Metaphysically speaking, sadness is a response to being separated from ‘all that is,’ that is, from the ocean of love and life that some call God. We have these experiences, metaphysically speaking, of emotional and physical life only because we are separate, but the separation, it adds (most confusingly to some,) is only an illusion. If we are part of the one-ness, then our experiences serve a purpose – they allow us to be deeply and organically aware of that which life presents to us, and in our awareness we know our hearts to be awakened, and we become conscious.

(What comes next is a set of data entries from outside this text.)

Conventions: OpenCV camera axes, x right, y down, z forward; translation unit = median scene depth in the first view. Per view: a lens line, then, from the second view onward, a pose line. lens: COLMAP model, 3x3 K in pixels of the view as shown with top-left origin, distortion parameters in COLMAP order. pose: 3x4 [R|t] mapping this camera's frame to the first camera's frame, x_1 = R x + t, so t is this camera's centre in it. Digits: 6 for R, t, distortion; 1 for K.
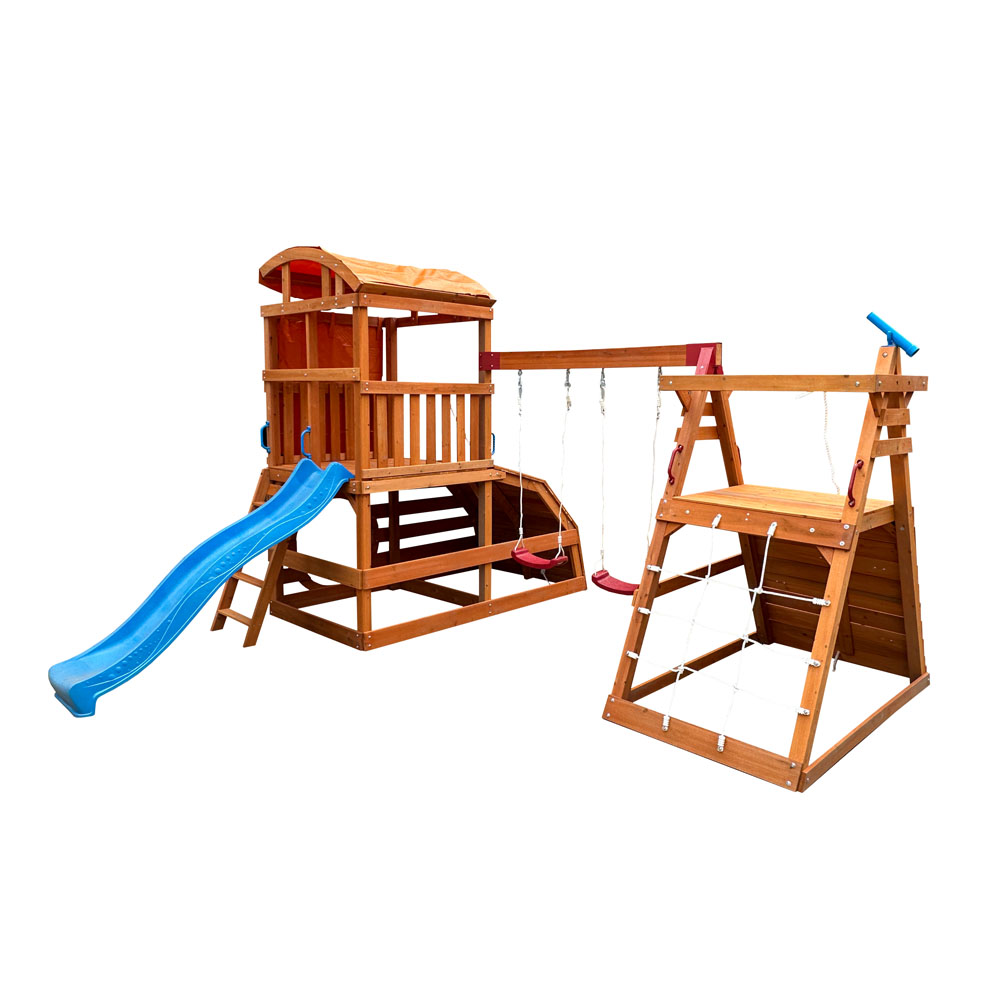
lens RADIAL K [[759.3, 0, 500.0], [0, 759.3, 500.0], [0, 0, 1]] dist [0.006976, -0.000345]
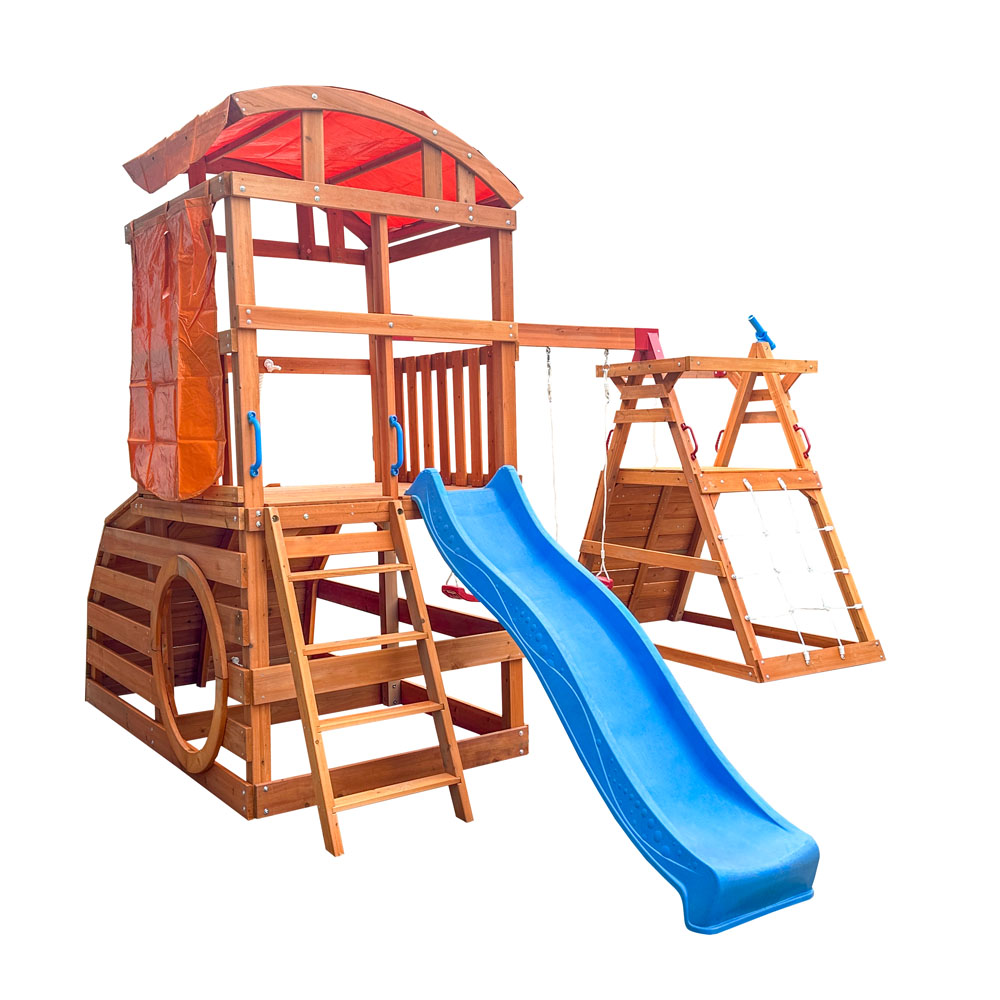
lens RADIAL K [[1099.6, 0, 515.9], [0, 1099.6, 502.4], [0, 0, 1]] dist [0.210820, -0.506079]
pose [[0.177964, -0.072049, 0.981396, -1.215786], [0.159738, 0.986203, 0.043435, -0.062778], [-0.970985, 0.149036, 0.187018, 0.886736]]
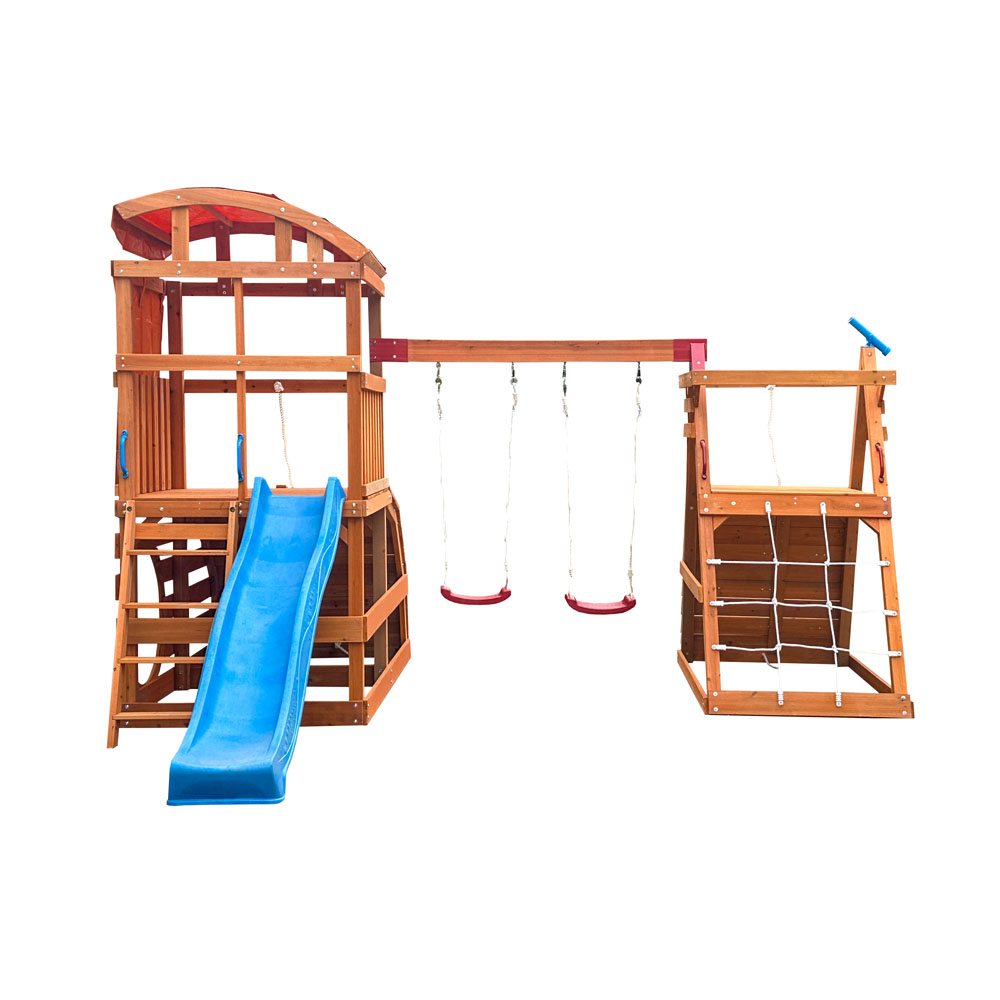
lens RADIAL K [[1612.6, 0, 500.0], [0, 1612.6, 500.0], [0, 0, 1]] dist [0.142915, -0.013969]
pose [[0.721848, -0.039514, 0.690922, -1.314945], [0.104071, 0.993213, -0.051927, 0.081406], [-0.684182, 0.109388, 0.721062, -0.309154]]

So if you see the Buddha – kill it. That is, take that which you see that is separate, that is apart, that is foreign, that is alien, that is unacceptable, take it back into yourself – become one with it and know yourself to be whole and healed. Then go and heal the world – if you know this, way deep down in the middle of yourself, it is all you can do. Blessed be and amen.

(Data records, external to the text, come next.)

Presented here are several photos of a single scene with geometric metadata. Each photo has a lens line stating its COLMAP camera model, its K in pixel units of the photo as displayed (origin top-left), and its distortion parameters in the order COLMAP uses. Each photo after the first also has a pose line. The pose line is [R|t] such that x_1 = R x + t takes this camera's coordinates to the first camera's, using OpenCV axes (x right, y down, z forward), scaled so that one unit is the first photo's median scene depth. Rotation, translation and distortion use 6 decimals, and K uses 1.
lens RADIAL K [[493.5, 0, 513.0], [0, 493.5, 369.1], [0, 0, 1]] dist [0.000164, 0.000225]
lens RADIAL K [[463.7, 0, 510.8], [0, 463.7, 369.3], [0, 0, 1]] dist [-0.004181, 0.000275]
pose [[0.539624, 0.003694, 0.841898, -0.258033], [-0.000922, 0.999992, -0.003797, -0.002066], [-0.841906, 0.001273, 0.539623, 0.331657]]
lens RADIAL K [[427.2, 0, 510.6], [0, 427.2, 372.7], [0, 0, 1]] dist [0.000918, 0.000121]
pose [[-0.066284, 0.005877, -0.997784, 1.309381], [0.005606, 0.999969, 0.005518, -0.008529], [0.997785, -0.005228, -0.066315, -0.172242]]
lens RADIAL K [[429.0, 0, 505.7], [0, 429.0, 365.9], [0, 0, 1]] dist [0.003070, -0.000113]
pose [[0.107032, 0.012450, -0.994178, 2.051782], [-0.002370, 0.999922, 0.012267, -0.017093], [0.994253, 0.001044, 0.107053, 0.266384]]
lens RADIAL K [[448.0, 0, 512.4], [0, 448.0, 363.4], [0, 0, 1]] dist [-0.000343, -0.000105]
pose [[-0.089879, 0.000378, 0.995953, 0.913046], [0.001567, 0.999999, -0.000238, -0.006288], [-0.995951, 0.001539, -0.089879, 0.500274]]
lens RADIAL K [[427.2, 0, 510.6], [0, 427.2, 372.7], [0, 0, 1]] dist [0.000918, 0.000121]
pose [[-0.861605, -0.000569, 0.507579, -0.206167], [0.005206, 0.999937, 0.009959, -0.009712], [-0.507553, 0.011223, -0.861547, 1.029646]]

Please join me in a spirit of meditation and prayer:
Light of light, love of love, God of many names, precious life – we look to the most and to the least for the answers to life, and we often find ourselves in ambiguity and paradox much more often than in serendipity and synchronicity, but still we look. We pray deeply for well-being and for peace for every existing creature; we pray that they attain inward peace and awareness. We pray with limitless desire for freedom from despair, from deceit, from apathy and from antipathy. We pray with all the force of our beings to devote our talent, our time and our treasure to acting from the very best of ourselves for the best possible good for all beings. So may it be. Amen.
Reading:
Buddha, Karen Armstrong
p. 115
“The Buddha believed that a selfless life would introduce men and women to [Nirvana.] Monotheists would say that it would bring them into the presence of God. But the Buddha found the notion of a personalized deity too limiting, because it suggested that the supreme Truth was only another being. [Nirvana] was neither a personality nor a place like Heaven. The Buddha always denied the existence of any absolute principle or Supreme Being, since this could be another thing to cling to, another fetter and impediment to enlightenment. Like the doctrine of the Self, the notion of God can also be used to prop up and inflate the ego. The most sensitive monotheists in Judaism, Christianity and Islam would all be aware of the danger and would speak of God in ways that are reminiscent of the Buddha’s reticence about [Nirvana.] They would also insist that God was not another being, that our notion of “existence” was so limited that it was more accurate to says that God did not exist, and that [God] was Nothing. But on a more popular level, it is certainly true that “God” is often reduced to an idol created in the image and likeness of [God’s] worshippers. If we imagine God to be a being like ourselves writ large, with likes and dislikes similar to our own, it is all too easy to make [God] endorse some of our most uncharitable, selfish and even lethal hopes, fears and prejudices. This limited God has thus contributed to some of the worst religious atrocities in history. The Buddha would have described belief in a deity who gives a seal of sacred approval to our own selves as “unskillful”: it could only embed the believer in the damaging and dangerous egotism that he or she was supposed to transcend. Enlightenment demands that we reject any such false prop.”